> **Problem**
Counting only lines that contain "methods", how many are there in the records below? Give the figure alone.

Dataset entries:

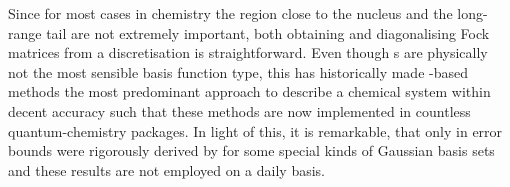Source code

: Since for most cases in chemistry the region close to the nucleus
and the long-range tail are not extremely important,
both obtaining and diagonalising Fock matrices
from a \cGTO discretisation is straightforward.
Even though {\cGTO}s are physically not the most sensible basis function type,
this has historically made \cGTO-based methods
the most predominant approach to describe
a chemical system within decent accuracy
such that these methods are now implemented in countless quantum-chemistry packages.
In light of this, it is remarkable,
that only in \citeyear{Bachmayr2014}
error bounds were rigorously derived by \citet{Bachmayr2014} for some special
kinds of Gaussian basis sets
and these results are not employed on a daily basis.

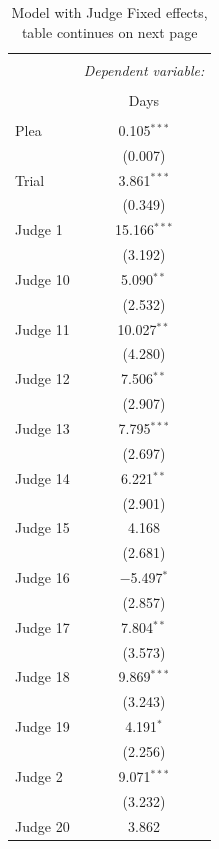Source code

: \documentclass[11pt]{article}
\begin{document}
    \begin{table}[H] \centering
      \caption{Model with Judge Fixed effects, table continues on next page}
      \small
      \begin{tabular}{@{\extracolsep{5pt}}lc}
      \\[-1.8ex]\hline
      \hline \\[-1.8ex]
       & \multicolumn{1}{c}{\textit{Dependent variable:}} \\
      \cline{2-2}
      \\[-1.8ex] & Days \\
      \hline \\[-1.8ex]
       Plea & 0.105$^{***}$ \\
        & (0.007) \\
        Trial & 3.861$^{***}$ \\
        & (0.349) \\
        Judge 1 & 15.166$^{***}$ \\
        & (3.192) \\
        Judge 10 & 5.090$^{**}$ \\
        & (2.532) \\
        Judge 11 & 10.027$^{**}$ \\
        & (4.280) \\
        Judge 12 & 7.506$^{**}$ \\
        & (2.907) \\
        Judge 13 & 7.795$^{***}$ \\
        & (2.697) \\
        Judge 14 & 6.221$^{**}$ \\
        & (2.901) \\
        Judge 15 & 4.168 \\
        & (2.681) \\
        Judge 16 & $-$5.497$^{*}$ \\
        & (2.857) \\
        Judge 17 & 7.804$^{**}$ \\
        & (3.573) \\
        Judge 18 & 9.869$^{***}$ \\
        & (3.243) \\
        Judge 19 & 4.191$^{*}$ \\
        & (2.256) \\
        Judge 2 & 9.071$^{***}$ \\
        & (3.232) \\
        Judge 20 & 3.862 \\

\end{tabular}
\end{table}
\end{document}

> **Task response**
2